God Exceeds His Promises: Blessing Exceeds Penalty

 •  2 min. read  •  grade level: 9
From this we see two things-that a penalty once incurred is never revoked or annulled, and that the Lord has a method of bringing in something in the place of the forfeited blessing.
The inquiry then arises-what is the quality of this substituted good thing?
The general knowledge which we have of God might answer, that it is something far better than what has been lost or forfeited; for He is infinitely love and infinitely power. And the history of redemption might be pleaded as affirming this-because the glory bye-and-bye will be better than Eden at the beginning.
But beside these two witnesses, we get a voice from Moses on Pisgah, which utters, if I listen to it right, the same great truth.
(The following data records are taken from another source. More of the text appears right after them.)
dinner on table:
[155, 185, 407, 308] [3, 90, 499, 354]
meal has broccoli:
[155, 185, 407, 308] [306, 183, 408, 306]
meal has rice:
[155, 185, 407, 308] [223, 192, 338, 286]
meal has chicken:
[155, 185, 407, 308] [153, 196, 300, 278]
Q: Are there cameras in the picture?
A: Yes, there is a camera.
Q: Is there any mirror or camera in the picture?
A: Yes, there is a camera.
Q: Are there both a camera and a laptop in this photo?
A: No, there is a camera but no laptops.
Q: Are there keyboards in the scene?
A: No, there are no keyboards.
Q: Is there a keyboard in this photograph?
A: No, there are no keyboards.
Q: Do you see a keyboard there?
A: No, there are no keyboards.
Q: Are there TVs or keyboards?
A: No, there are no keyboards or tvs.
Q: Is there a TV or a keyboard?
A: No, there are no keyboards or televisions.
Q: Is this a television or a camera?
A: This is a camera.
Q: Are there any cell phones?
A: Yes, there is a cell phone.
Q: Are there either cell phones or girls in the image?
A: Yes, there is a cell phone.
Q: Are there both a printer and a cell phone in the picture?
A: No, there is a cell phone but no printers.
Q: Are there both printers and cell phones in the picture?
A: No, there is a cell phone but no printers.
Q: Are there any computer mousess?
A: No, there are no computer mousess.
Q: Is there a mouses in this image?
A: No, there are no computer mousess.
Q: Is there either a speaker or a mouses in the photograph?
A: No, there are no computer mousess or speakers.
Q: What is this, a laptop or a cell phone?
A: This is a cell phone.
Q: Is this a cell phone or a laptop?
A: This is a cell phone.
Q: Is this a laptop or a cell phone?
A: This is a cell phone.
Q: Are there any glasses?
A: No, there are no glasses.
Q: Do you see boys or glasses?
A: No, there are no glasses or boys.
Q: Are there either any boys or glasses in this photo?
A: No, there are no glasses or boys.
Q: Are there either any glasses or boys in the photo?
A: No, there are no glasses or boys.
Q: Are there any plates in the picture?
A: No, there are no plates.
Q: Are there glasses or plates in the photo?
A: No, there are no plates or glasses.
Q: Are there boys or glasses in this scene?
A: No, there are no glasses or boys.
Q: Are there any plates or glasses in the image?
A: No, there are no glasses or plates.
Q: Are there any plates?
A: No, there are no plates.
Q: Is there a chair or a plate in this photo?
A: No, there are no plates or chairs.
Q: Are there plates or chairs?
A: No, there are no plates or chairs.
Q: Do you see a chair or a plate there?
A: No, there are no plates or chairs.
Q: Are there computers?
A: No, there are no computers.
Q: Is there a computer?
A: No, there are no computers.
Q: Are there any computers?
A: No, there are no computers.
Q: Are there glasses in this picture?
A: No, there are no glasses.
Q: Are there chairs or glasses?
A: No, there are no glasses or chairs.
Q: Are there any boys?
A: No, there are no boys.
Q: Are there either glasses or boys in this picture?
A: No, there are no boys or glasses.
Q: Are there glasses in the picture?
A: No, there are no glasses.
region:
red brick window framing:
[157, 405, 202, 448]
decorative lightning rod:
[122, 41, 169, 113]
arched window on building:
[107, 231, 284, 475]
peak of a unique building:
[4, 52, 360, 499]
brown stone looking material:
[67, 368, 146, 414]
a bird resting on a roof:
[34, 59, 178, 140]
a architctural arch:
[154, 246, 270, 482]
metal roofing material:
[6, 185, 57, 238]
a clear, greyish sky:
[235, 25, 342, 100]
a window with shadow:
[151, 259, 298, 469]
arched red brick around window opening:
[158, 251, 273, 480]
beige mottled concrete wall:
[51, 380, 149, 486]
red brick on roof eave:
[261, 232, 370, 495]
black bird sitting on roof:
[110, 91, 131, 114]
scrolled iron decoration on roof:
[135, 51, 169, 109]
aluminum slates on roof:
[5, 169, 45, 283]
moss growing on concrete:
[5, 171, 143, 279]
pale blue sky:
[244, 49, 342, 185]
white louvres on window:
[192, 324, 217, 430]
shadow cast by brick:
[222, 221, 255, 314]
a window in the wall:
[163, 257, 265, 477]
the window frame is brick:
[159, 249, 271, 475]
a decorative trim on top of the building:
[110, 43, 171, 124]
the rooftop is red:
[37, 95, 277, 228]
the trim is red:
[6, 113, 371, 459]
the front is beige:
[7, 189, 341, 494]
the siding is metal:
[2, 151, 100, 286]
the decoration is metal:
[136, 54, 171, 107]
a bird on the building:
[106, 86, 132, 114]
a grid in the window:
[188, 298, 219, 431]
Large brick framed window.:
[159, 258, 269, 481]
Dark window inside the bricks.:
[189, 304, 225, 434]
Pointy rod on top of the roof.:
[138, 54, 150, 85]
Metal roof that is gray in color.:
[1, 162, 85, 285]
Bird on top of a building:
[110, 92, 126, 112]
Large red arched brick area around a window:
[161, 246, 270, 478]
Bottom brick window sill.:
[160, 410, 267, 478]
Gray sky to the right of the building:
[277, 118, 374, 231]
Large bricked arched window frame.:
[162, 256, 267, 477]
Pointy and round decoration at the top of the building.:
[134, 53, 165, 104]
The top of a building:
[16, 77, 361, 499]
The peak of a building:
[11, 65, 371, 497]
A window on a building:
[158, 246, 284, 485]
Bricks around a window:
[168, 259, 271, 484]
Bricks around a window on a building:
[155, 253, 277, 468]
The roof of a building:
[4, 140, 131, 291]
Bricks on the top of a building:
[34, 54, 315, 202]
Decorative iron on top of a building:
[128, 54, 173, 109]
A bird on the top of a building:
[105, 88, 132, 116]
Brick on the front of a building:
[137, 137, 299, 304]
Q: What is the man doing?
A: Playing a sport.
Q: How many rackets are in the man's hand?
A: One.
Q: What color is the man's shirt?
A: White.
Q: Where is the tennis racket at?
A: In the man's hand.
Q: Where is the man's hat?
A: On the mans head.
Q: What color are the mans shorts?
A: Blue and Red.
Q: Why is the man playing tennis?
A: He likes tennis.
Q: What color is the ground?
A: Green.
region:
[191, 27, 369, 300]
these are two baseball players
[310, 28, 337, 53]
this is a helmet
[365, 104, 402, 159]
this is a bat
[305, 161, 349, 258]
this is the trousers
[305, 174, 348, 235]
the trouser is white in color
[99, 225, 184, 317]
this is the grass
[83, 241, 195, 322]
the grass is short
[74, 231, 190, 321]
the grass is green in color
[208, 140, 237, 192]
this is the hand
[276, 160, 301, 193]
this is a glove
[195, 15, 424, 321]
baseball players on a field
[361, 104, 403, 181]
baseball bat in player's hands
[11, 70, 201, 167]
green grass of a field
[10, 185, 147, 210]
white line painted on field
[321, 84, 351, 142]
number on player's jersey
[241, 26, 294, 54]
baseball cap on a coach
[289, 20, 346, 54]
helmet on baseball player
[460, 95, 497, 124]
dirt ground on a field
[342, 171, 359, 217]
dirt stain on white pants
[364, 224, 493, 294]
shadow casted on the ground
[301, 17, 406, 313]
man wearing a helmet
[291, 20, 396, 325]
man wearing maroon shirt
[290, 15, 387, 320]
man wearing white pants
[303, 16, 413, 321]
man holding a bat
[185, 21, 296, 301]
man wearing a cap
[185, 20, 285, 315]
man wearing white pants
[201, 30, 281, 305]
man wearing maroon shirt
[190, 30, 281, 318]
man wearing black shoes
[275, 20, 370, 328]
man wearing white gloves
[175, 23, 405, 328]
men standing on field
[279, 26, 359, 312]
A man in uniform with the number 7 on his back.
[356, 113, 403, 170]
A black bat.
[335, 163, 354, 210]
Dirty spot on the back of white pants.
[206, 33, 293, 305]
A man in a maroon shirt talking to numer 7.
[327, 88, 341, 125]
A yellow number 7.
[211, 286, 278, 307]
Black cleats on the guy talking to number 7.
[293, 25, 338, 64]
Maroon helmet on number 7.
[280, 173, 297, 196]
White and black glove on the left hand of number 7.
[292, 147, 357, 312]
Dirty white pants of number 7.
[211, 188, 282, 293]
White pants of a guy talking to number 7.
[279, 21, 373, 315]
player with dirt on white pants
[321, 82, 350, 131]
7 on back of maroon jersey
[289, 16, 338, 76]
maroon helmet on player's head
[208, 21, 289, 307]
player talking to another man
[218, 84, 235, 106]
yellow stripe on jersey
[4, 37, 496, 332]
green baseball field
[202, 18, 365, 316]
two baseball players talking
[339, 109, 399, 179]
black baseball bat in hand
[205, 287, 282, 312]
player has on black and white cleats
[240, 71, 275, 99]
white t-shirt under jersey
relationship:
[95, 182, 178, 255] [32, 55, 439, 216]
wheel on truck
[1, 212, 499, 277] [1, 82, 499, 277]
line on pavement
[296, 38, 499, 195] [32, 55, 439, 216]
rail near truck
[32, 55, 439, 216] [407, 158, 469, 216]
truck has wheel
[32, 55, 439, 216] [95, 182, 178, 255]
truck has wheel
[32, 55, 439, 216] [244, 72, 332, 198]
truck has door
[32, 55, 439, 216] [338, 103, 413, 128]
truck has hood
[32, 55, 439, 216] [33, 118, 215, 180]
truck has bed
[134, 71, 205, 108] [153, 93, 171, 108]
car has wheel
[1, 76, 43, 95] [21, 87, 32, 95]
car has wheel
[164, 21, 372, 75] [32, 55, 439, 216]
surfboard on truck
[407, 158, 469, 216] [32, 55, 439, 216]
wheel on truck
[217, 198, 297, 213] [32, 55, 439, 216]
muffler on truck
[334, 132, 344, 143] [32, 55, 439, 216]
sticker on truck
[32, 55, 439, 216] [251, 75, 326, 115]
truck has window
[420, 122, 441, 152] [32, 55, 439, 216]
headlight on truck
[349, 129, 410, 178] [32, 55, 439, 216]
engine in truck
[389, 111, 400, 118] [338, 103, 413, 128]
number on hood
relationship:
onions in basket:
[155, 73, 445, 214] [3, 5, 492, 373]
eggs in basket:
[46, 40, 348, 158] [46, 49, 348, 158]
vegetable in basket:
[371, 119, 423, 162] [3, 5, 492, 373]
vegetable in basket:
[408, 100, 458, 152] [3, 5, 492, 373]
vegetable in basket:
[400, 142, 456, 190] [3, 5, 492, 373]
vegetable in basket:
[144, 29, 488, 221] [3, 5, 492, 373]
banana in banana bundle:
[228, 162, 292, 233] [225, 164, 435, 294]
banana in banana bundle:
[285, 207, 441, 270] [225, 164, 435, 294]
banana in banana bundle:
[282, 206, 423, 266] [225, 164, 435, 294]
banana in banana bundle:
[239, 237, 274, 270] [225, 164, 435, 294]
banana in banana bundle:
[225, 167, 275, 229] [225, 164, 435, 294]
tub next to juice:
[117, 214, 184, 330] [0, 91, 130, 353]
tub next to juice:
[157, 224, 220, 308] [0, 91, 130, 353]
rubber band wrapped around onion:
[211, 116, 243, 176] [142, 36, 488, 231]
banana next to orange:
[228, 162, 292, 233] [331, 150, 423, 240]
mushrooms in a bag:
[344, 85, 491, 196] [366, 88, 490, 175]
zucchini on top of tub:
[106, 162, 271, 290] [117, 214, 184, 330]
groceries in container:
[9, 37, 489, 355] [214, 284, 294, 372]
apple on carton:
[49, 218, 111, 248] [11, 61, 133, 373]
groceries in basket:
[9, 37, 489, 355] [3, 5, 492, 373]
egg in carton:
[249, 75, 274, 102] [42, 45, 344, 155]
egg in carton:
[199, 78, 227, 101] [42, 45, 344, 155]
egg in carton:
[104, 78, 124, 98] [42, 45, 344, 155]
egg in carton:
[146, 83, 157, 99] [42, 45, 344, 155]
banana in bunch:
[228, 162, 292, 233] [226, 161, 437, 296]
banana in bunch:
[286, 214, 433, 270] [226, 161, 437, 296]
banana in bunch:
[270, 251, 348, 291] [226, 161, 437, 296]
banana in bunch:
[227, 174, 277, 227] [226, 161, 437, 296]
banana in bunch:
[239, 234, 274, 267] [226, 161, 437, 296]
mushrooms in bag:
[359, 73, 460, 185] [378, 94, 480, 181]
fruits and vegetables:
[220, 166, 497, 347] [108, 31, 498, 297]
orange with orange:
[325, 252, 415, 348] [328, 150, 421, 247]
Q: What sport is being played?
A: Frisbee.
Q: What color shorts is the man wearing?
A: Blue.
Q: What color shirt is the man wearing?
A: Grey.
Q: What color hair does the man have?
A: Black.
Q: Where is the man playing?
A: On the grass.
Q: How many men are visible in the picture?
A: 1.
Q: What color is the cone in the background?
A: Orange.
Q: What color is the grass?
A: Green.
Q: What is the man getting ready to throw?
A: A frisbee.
Moses made the ascent from the plains of Moab up to the highest eminency of which the Lord had spoken to him. But now, a good and a glorious thing appears, of which there had been no notice whatever in the Lord’s previous words to him. The Lord Himself, and no less, not even Gabriel, the messenger on so many happy occasions, comes to bear him company, and to be his guide through the mystic scene, which now lies beneath him. It is an hour of more than human delight. It is divine joy which Moses now tastes, joy in which the Lord Himself shares. With His own finger, as it were, the Lord points out to His servant, all the promised land on either side of the river. He traces it from eastern Gilead across the Jordan to Dan, and from Naphtali in the north, through Ephraim and Manasseh, down to Judah-then westward to the furthest sea, and to the south from Judah to Zoar. And his guide is his interpreter. The Lord tells him the divine history of the land that it is the land of covenant and of promise, the land of the chosen of God. This was exceeding the promise. The half of this has not been told him, for he not only sees the land, but has it all shown to him and described to him by the Lord Himself. It became “a holy hill” to him, a mount of transfiguration. Pisgah was more to Moses, than Tabor was to Peter, James, and John. They, on Tabor, were below the Lord’s place, surveying, as above them, those upper regions of glory into which he entered-he, on Pisgah, was on an equal elevation with the Lord, surveying, as beneath him, those lower regions of blessing, at which, with equal eye he and his companion-Lord were gazing.